### Text for analysis
══════
There was already a funeral penciled In our family calendar this week. Now there would be 2 squares filled with the words “funeral”.
And the news of an NBA legend dying, and a plane full of military hero’s crashing to the ground. Everything feels heavy. I try and envision the leftovers. The parentless kids, the gutted mothers left childless, the siblings devastated that sisters and brothers don’t come home. The last moments between a parent and child.
The reality of getting back to the safety of our beds an act of war and prayers.
We stood at work, a few of us trying to wrap our heads around the world events. A good healthy discussion to be able to park our emotions somewhere. The words uttered that life is so fragile. Indeed.
I left work early to meet my mom and give my parents time to prep bedrooms at their house for my aunt who has to bury her mother tomorrow.
I stopped by the garden section of a store and ran my fingers down the empty spines and branches of all the quiet trees longing for spring. Their buds tightly furled, afraid to unclasp their treasures for fear of the cold. I pulled a Blue Chinese Wisteria from its place and held it in my hands. I knew where I would plant her in the garden. I knew that when I looked at her far into the years to come when her vines curled through a fence that isn’t even up yet, I would remember today.
══════
### Questions
A) In the reflection on grief, list each group of people left behind that the writer imagines after the deaths in the news.
B) From the reflection on grief, extract the passage that begins at the words "I left work" and stops after "would remember today.", copying it word for word.
C) Write what comes next in the reflection on grief, starting after its final sentence.
The listing that comes after this reflection on grief isn't needed for any of the work here.

### Entries provided
══════
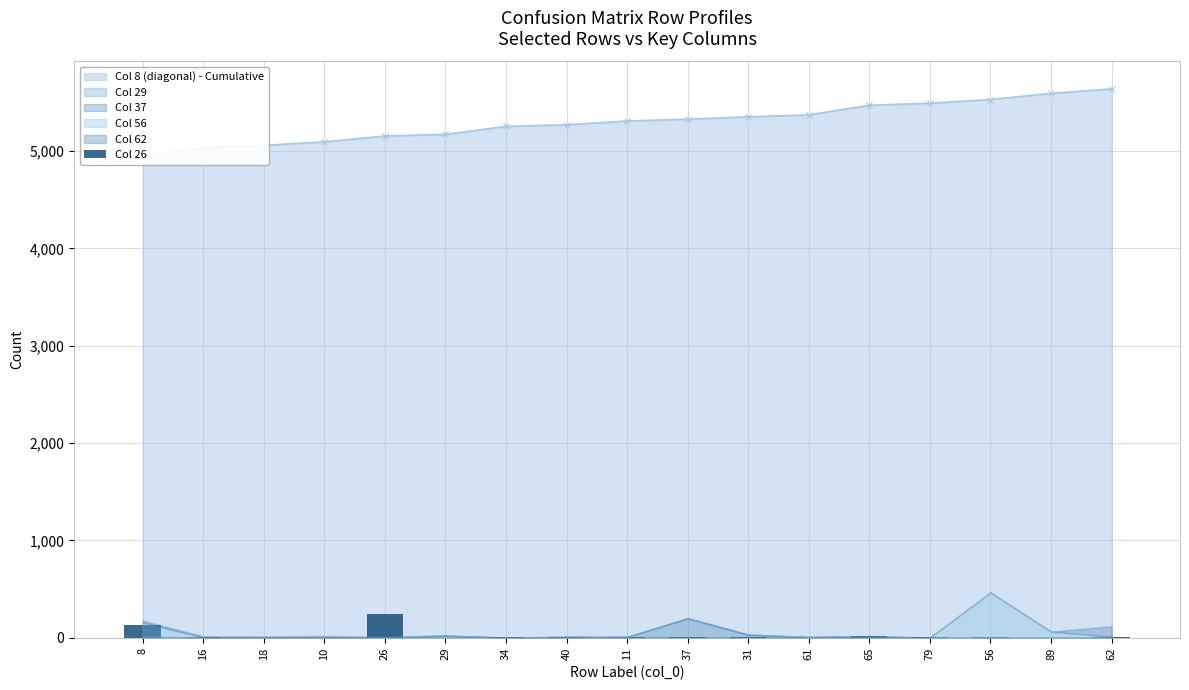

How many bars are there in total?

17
══════
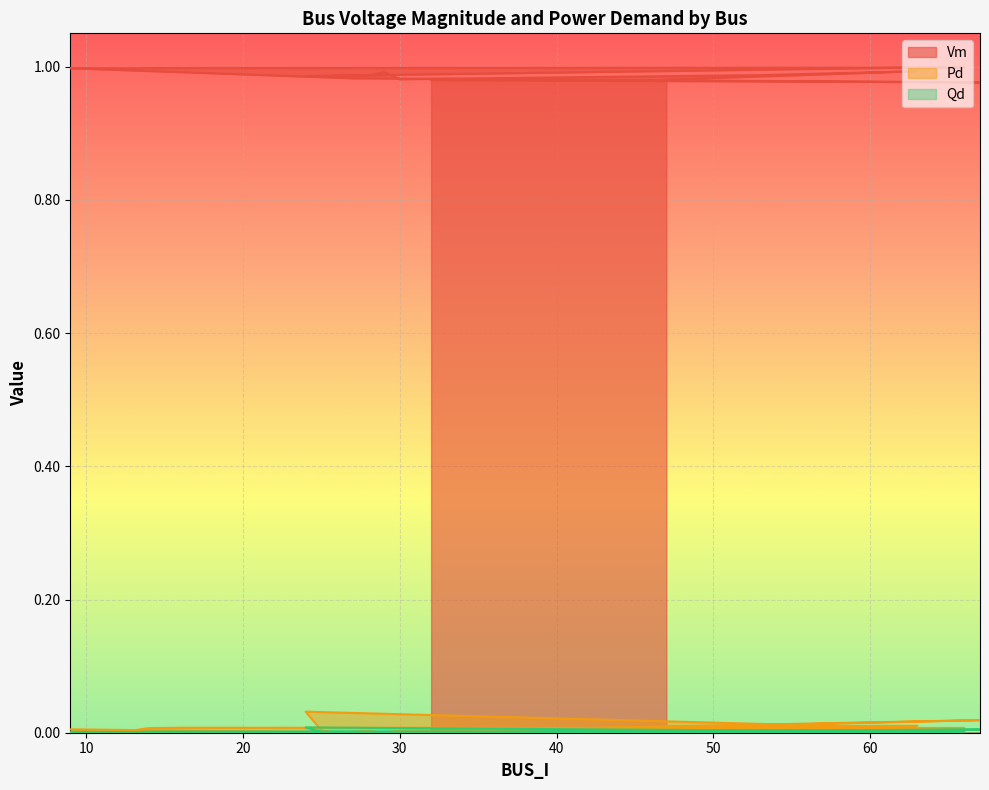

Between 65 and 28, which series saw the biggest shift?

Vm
══════
### Activity answers
A)
- the parentless kids
- the gutted mothers left childless
- the siblings devastated that sisters and brothers don't come home

B)
I left work early to meet my mom and give my parents time to prep bedrooms at their house for my aunt who has to bury her mother tomorrow.
I stopped by the garden section of a store and ran my fingers down the empty spines and branches of all the quiet trees longing for spring. Their buds tightly furled, afraid to unclasp their treasures for fear of the cold. I pulled a Blue Chinese Wisteria from its place and held it in my hands. I knew where I would plant her in the garden. I knew that when I looked at her far into the years to come when her vines curled through a fence that isn’t even up yet, I would remember today.

C)
I stood in the yard and soaked up the conversation with my mama before she left, the way she held the garlic stalks in the yard and we marveled over the tiny seeds. I savored the quiet time with my dad while the girls played and him and I talked about life and hurts and things to come. I took a bouquet of daffodils to the neighbors with a new baby and clipped mandarins off the trees with them in the dark with a sliver of the moon in the sky. I walked the acreage with the girls jumping in mud puddles and freckled with dirt and counted the snails that Evelyn collected and took note of the song Amelia was singing when Lances car pulled in the long driveway and I swung the gate open for him, “I will send out an army to find you in the middle of the hardest night it’s true, I will rescue you.”
The four of us walked back up to the house in the dark. We ate dinner together at the table that Lance built. We said grace. The girls giggled through bath time and I kissed soapy heads and breathed in my sweet babies and thanked God for another day.
As we head into the long night, the sleepless hours of my friends that are quietly crying their losses into the dark. The ones screaming in silence. The ones questioning their faith, asking God, why.
“You are not hidden, there’s never been a moment you’ve been forgotten… I hear you whisper underneath your breath. I hear you whisper you have nothing left. I hear your SOS your SOS. I will send out an army to find you in the middle of the darkest night it’s true, I will rescue you…”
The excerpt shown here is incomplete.